Try it: Reproduce, word for word, the complete text below about building a similarity API with vector embeddings on Oracle Database.

Extract to read:

Building an Embedding-Driven Similarity API Using a Vector Database on Oracle Database 23 ai

Introduction

In modern AI workflows, one common requirement is: given some piece of content (a document, image caption, query text), find “similar” items in your data store — not by exact keyword match, but by meaning. This is where vector embeddings + vector search come in. In this post we build a real API that:

  • Takes input text,
  • Generates an embedding,
  • Stores embeddings in Oracle’s vector-enabled database,
  • Builds a vector index,
  • Exposes an API endpoint that returns the top K similar items.

2. Setup & Embedding Generation

2.1 Provisioning

Ensure you have an Oracle Database that supports:

2.2 Embedding generation code (Python)

from sentence_transformers import SentenceTransformer
import oracledb

# Load embedding model
model = SentenceTransformer('all-MiniLM-L12-v2')

# Sample dataset
docs = [
    {"id":1, "title":"Cloud cost management", "category":"Finance", "text":"How to optimize cloud costs …"},
    {"id":2, "title":"Vendor contract termination", "category":"Legal", "text":"Steps and risks around vendor termination …"},
    # more documents...
]

# Connect to Oracle
conn = oracledb.connect(user="vec_user", password="pwd", dsn="your_dsn")
cursor = conn.cursor()

# Create table
cursor.execute("""

Supplied material:
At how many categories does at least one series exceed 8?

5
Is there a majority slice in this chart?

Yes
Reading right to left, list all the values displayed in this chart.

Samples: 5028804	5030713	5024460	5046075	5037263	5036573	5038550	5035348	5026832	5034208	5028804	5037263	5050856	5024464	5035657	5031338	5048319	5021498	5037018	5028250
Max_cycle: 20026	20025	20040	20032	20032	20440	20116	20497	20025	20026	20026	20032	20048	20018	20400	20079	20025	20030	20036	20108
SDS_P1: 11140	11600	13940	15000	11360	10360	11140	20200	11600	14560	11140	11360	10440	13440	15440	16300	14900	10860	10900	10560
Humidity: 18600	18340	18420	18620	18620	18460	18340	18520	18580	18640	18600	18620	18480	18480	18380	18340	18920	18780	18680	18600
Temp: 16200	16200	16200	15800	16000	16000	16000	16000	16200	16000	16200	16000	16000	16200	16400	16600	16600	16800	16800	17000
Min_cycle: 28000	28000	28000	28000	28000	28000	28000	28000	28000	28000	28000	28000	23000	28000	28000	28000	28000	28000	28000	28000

Completed exercise:
Building an Embedding-Driven Similarity API Using a Vector Database on Oracle Database 23 ai

Introduction

In modern AI workflows, one common requirement is: given some piece of content (a document, image caption, query text), find “similar” items in your data store — not by exact keyword match, but by meaning. This is where vector embeddings + vector search come in. In this post we build a real API that:

  • Takes input text,
  • Generates an embedding,
  • Stores embeddings in Oracle’s vector-enabled database,
  • Builds a vector index,
  • Exposes an API endpoint that returns the top K similar items.

2. Setup & Embedding Generation

2.1 Provisioning

Ensure you have an Oracle Database that supports:

2.2 Embedding generation code (Python)

from sentence_transformers import SentenceTransformer
import oracledb

# Load embedding model
model = SentenceTransformer('all-MiniLM-L12-v2')

# Sample dataset
docs = [
    {"id":1, "title":"Cloud cost management", "category":"Finance", "text":"How to optimize cloud costs …"},
    {"id":2, "title":"Vendor contract termination", "category":"Legal", "text":"Steps and risks around vendor termination …"},
    # more documents...
]

# Connect to Oracle
conn = oracledb.connect(user="vec_user", password="pwd", dsn="your_dsn")
cursor = conn.cursor()

# Create table
cursor.execute("""